Fairy tales have always played this game. Someone’s about to die—tragic!—so a well-meaning fairy, sea witch, or cursed amulet steps in with a “solution.” But what they’re really selling is an eternal trap wrapped in shiny paper. Sleeping Beauty was supposed to die, but thanks to some magical meddling, she got stuck in a century-long nap that doubled as social exile. The Flying Dutchman skipped out on divine judgment, only to become the undead captain of a floating ghost cruise. Even Peter Pan, that charming eternal child, gives off big “this boy will never commit” energy when you realize he’s doomed to an eternity of emotional stuntedness. Cute at first. Creepy forever.

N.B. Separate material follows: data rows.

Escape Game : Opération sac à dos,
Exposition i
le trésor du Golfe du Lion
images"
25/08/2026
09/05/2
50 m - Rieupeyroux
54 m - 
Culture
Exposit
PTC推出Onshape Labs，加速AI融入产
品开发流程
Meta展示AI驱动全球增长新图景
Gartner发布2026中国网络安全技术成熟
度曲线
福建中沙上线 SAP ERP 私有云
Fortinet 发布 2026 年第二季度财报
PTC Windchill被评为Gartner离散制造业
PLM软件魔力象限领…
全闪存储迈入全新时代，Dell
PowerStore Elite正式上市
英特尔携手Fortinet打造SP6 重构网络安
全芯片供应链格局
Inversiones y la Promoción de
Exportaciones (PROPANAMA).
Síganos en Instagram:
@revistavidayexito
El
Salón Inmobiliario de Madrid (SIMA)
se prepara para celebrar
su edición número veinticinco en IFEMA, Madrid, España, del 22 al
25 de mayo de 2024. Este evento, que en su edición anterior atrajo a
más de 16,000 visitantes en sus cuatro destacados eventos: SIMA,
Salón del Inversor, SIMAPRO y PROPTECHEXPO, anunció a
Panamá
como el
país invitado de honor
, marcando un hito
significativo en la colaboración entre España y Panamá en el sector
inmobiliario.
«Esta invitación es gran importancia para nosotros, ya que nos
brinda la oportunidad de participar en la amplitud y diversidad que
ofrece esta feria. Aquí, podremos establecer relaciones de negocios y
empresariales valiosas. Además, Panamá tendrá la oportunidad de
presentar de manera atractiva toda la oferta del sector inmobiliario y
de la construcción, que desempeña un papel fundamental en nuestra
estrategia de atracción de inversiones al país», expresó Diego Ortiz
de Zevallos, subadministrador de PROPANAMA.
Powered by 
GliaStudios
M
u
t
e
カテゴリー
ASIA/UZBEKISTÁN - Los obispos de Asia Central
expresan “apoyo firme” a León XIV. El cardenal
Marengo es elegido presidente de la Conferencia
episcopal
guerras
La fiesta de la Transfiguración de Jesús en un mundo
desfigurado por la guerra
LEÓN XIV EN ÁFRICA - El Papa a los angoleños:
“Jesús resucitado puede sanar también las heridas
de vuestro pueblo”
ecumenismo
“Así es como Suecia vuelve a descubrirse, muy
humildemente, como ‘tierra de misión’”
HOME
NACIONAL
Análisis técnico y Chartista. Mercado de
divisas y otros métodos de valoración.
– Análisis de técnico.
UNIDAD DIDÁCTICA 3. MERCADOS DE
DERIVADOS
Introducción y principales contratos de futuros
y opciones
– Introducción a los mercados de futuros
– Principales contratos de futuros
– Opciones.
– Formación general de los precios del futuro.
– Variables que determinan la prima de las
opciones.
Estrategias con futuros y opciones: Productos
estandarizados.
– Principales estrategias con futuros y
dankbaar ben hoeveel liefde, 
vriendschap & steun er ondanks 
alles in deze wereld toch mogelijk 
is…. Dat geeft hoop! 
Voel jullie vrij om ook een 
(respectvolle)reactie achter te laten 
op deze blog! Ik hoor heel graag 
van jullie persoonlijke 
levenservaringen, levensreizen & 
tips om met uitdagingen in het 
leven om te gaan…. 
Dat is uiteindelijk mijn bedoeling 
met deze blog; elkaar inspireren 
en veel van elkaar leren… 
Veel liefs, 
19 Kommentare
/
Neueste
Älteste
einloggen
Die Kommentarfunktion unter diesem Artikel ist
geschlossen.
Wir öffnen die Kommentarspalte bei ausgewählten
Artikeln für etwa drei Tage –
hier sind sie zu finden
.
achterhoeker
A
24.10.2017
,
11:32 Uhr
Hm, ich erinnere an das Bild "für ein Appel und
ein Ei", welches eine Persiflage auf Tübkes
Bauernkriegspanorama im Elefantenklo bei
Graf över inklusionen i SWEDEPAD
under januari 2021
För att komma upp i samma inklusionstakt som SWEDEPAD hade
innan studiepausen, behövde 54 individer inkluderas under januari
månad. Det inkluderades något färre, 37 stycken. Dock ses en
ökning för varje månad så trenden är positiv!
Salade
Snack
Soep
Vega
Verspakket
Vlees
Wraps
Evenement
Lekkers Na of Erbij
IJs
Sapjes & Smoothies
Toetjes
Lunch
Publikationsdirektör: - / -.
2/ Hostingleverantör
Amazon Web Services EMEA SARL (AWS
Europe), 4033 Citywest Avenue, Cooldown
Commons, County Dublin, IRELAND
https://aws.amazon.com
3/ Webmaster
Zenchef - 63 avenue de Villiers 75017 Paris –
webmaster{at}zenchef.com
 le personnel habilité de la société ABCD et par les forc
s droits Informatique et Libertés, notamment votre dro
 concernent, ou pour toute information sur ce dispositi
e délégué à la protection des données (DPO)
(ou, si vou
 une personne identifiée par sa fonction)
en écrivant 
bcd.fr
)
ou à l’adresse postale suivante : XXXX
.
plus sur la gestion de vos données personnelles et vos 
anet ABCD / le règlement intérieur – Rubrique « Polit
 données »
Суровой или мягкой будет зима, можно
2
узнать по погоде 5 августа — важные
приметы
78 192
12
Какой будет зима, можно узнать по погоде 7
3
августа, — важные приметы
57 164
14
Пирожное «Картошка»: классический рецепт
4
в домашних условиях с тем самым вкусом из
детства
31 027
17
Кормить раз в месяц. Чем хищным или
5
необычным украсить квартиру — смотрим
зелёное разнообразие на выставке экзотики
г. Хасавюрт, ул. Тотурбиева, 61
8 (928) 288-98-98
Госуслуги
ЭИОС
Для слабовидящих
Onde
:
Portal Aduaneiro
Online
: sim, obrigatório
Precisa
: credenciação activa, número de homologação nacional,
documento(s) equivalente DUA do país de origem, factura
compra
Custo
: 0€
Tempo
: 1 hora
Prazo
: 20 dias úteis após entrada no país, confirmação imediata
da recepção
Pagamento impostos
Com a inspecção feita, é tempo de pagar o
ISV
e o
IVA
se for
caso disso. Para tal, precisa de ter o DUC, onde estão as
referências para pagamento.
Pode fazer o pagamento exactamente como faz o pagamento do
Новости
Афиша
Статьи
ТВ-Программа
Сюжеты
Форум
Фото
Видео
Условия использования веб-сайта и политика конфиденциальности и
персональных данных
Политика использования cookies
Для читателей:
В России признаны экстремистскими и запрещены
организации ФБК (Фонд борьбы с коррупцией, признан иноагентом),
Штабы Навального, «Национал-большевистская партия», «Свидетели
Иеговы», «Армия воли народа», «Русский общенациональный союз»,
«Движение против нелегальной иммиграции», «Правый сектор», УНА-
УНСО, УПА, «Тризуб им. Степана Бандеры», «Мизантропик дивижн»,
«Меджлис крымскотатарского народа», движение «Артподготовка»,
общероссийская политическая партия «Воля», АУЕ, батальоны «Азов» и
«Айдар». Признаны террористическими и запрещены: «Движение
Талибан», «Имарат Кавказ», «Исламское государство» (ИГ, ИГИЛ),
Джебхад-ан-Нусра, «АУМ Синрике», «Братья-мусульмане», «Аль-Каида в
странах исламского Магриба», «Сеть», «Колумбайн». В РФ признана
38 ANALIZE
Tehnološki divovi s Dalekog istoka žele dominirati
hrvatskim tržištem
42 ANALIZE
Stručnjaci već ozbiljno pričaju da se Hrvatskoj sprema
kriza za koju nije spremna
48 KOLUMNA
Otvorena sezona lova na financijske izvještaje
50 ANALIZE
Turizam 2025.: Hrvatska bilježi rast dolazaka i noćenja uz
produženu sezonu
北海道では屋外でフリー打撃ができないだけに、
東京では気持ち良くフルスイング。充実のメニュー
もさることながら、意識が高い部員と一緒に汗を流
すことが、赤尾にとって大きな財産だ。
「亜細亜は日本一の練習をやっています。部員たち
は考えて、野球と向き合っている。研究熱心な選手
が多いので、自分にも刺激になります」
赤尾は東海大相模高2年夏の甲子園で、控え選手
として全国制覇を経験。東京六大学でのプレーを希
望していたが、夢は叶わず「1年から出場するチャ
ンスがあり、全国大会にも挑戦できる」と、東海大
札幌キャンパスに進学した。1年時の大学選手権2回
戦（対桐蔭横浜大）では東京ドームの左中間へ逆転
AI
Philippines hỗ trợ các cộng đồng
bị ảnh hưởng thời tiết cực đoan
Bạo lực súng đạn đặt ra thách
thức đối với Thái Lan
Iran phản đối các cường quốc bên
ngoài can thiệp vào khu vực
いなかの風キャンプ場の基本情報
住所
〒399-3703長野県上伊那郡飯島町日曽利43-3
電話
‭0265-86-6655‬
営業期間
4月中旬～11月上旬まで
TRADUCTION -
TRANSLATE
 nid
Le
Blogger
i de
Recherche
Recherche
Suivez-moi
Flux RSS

And here’s the kicker: somewhere along the way, these immortal types stop being victims and start being villains. It doesn’t happen overnight. Ruth wasn’t born a monster—she became one after centuries of outliving everyone she ever cared about. The human heart isn’t built for endless goodbyes or eternal self-preservation. Without the finish line, you forget how to run the race. Eventually, the only thing that matters is survival, and everything else—empathy, compassion, basic decency—gets tossed overboard like unwanted cargo.
So what’s the real curse? Not the magic itself—but what it does to the soul. These stories, and Ruth’s especially, are cautionary tales about the cost of denying nature’s plan. Death, inconvenient as it is, has a purpose. Immortality sounds glamorous, but it comes with side effects: loneliness, detachment, a growing fondness for morally questionable decisions. Fairy tales knew the truth long before we did: sometimes, the most loving thing you can do… is let go. And sometimes the most cursed thing of all is getting exactly what you asked for.
Until next time—watch out for apples, avoid eternal curses, and remember: sometimes the scariest part of the story… is getting what you want.
Stay enchanted (but not too enchanted)!